Even before the full effects of these changes were evident, Manley and Bustamante were at one that the sugar industry's role was, above all else, to provide employment and give rural Jamaicans income and livelihood. Between 1955 and 1965 the single biggest bone of contention between them and Tate and Lyle was mechanisation. The Government and sugar workers were against it because of the jobs that would be lost. Tate and Lyle was for it because it would mean using fewer workers, thus reducing labour costs, and shortening the harvesting season. A sort of compromise was reached. Governments did not provide licences to import sugar cane harvesters, but allowed mechanical loading of canes. It was not good enough for Tate and Lyle. The company started to sell its farms from 1968, just three years after its production peaked to its highest ever.
Saviour
The sugar industry remained Jamaica's largest employer and was the saviour of many a rural community. But it could not sustain the hopes of independence. Its low point came in 2005 when the European Union announced it would not guarantee earlier prices for ACP sugar imports. Almost as soon as this low point was reached the market for the industry took an upward turn. The steady rise of energy prices since 2000 had made ethanol a much-demanded cheaper fuel blend. Jamaica jumped at the opportunity to make production arrangements with an ethanol giant like Brazil. By 2006, it had become public knowledge that Brazil was interested in our sugar estates. Now Infinity Bio-Energy limited (IBE) has bought into the industry.
Integrated rural development
We won't know how well IBE will meet the hopes the country had for the industry at independence. But the minister of agriculture tells us that it will have a community programme that will include health services, housing and sports facilities and will provide financial support for schools and churches. We will have to wait to see how much this community support will amount to but this aspect of the industry must be encouraged. Tate and Lyle's own community programme did not, however, prevent major ghettos and deep poverty from persisting in the environs of opulence at the height of the industry's performance. Its impact on rural development did not go far enough.
Mechanisation
We also hear that IBE will modernise and mechanise the sugar cane industry. This was one of the great failures of the Tate and Lyle management. Governments and trade unions did resist mechanisation to save jobs, but Tate and Lyle was still guilty of bad management decisions and the failure to retool adequately. We will have to see how many jobs remain after the current redundancies. The main objective of the divestment seems not to be employment creation as much as unburdening the state of the industry's debts. We hope IBE will run a modern and efficient operation, reinvest in research and development, and invest in the technology of the industry more than had been done in the past.

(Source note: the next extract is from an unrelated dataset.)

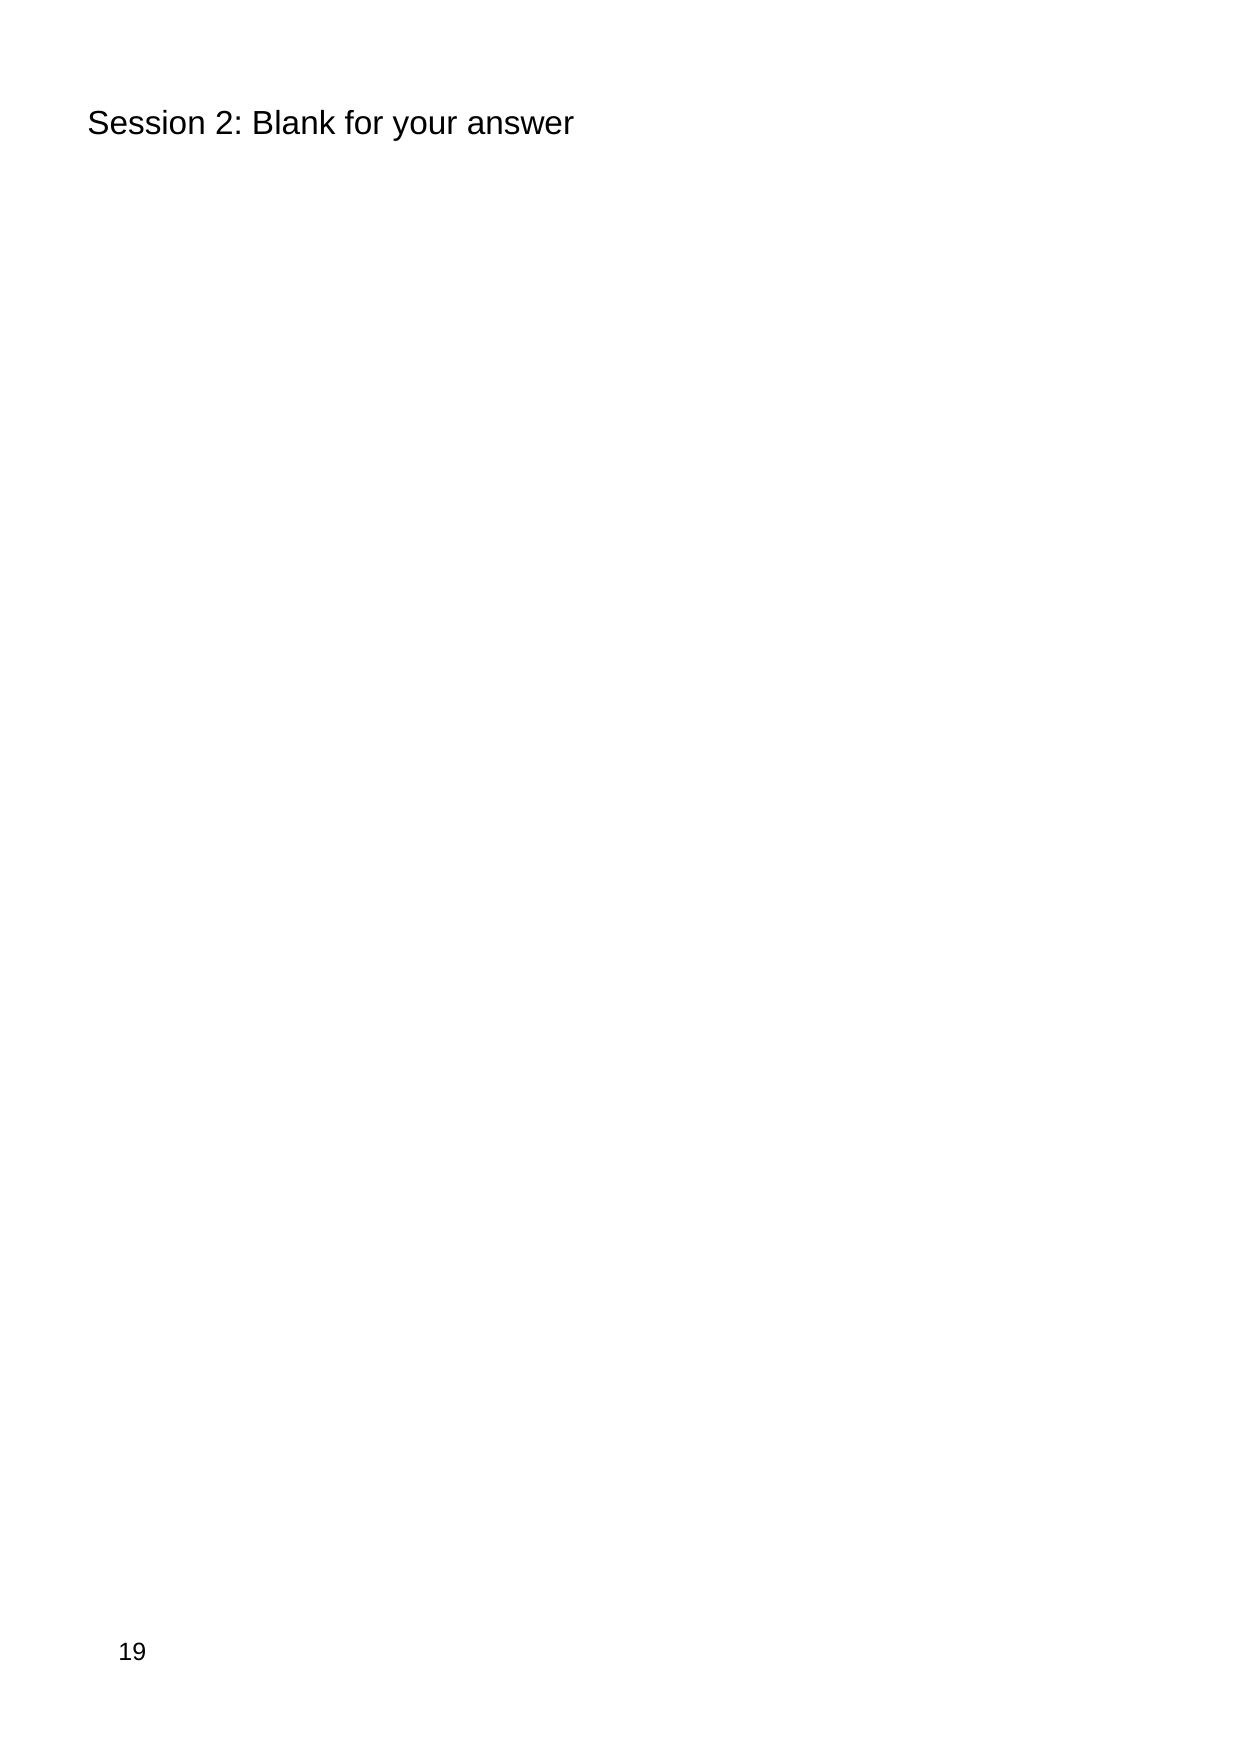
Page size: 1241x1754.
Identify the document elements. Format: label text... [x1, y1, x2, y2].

text Session 2: Blank for your answer [87, 103, 1152, 142]
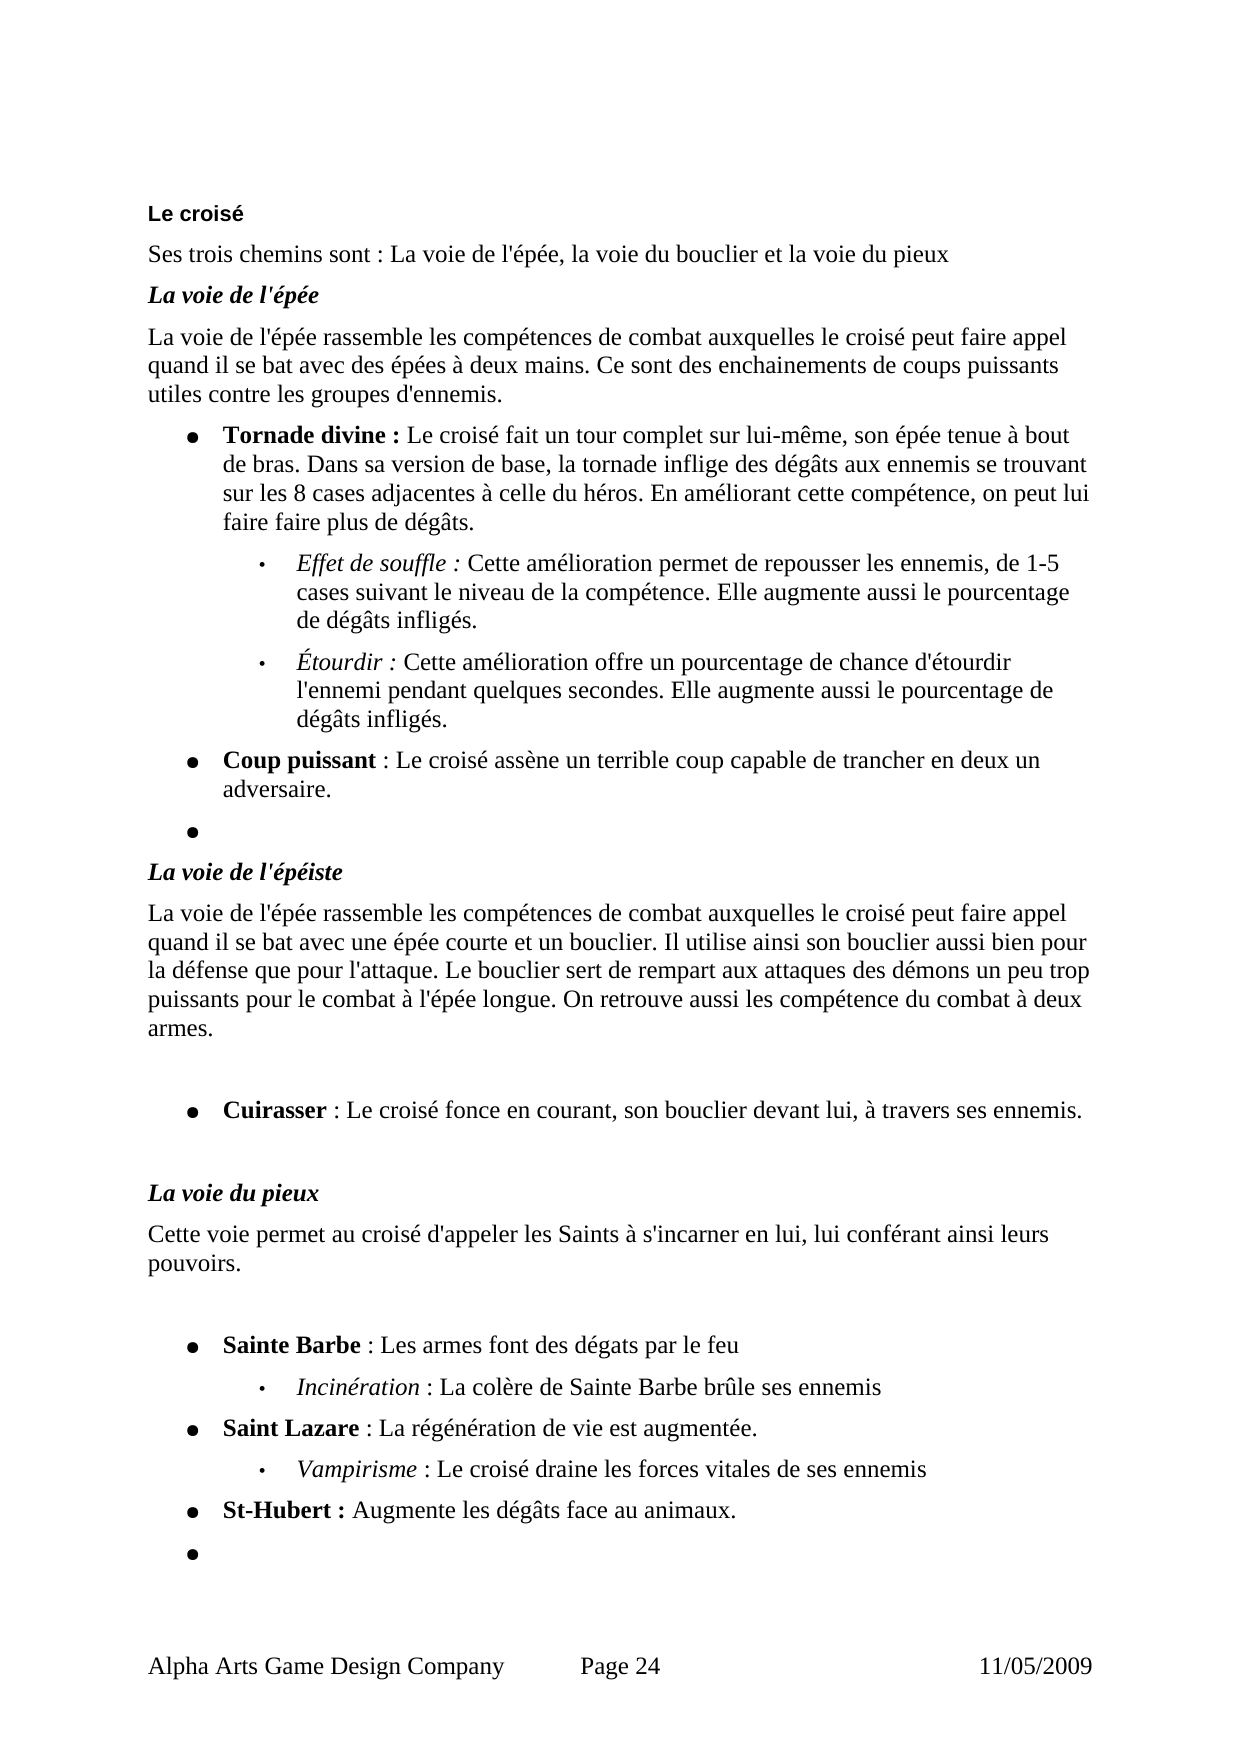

The broader objective for the minister should be integrated rural development. The divestment of the sugar industry, at the level of government, must be conceived in terms of the plan for rural development. We have a plan, but we have to make it work by integrating it with industry. This is so especially since banana seems to be heading for a crisis of its own. If we don't make this plan work rural people will continue to migrate. They will take their years of valuable experience and vital farming skills with them.
Food dependency
Squatters who have no such skills will fill the void on the land. Less land will be used to produce food and food dependency will increase even more. Ganja production will rise and so will the associated law and order issues like the ganja-for-guns trade.
The old days of sugar have passed. Government and stakeholders must hold IBE to new standards of community, labour and environment. The new sugar cane industry's life might well depend on how well the industry treats its people. That, after all, was the promise of independence.